» How to complete this task
Nothing but a number belongs in the answer: how many lines of the records below contain the string "description".

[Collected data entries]
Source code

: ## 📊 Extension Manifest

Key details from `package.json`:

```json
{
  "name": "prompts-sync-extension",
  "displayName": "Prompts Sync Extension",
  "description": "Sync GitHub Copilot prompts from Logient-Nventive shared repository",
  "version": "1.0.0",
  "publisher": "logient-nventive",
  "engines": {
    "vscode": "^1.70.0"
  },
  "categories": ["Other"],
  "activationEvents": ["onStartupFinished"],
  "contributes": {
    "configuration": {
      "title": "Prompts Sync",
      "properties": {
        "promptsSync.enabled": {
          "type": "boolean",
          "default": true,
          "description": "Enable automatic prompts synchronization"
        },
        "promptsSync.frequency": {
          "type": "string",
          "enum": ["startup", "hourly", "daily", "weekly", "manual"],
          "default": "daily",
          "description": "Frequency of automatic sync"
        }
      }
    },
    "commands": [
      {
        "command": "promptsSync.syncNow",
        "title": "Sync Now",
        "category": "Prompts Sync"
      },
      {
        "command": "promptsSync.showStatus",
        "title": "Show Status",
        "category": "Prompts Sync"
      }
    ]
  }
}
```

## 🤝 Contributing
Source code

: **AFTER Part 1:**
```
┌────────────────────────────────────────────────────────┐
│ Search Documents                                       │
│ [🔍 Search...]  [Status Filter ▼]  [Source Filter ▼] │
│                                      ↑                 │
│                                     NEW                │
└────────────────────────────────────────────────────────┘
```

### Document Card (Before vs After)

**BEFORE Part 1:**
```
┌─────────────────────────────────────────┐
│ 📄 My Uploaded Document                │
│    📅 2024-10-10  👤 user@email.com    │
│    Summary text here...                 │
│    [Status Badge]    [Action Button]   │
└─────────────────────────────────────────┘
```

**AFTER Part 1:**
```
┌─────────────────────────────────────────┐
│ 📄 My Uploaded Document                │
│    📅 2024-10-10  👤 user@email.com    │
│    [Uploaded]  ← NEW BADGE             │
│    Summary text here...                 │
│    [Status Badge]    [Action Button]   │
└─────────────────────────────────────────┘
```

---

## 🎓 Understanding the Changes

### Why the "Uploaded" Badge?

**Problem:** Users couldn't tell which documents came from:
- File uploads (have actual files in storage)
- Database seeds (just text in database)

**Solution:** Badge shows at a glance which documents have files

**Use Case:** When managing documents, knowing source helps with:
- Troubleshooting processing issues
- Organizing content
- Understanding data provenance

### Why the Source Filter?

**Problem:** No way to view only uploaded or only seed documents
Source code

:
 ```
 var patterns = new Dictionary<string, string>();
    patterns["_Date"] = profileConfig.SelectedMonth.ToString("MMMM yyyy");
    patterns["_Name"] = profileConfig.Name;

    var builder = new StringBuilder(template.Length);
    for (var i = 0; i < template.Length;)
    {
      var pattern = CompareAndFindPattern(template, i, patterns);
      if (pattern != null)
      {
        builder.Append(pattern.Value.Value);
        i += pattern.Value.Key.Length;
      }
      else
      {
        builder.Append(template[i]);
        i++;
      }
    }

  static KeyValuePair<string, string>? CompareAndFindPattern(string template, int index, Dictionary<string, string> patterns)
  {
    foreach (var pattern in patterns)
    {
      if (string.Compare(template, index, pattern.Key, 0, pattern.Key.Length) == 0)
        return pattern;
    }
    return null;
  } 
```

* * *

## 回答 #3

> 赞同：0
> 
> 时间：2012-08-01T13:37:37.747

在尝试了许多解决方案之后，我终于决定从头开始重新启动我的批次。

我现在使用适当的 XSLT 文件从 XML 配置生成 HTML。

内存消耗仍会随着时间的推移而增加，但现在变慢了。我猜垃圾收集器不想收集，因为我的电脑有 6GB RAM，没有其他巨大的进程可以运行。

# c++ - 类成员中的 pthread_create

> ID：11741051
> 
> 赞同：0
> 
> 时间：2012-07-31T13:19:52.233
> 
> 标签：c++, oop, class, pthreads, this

» Written response
3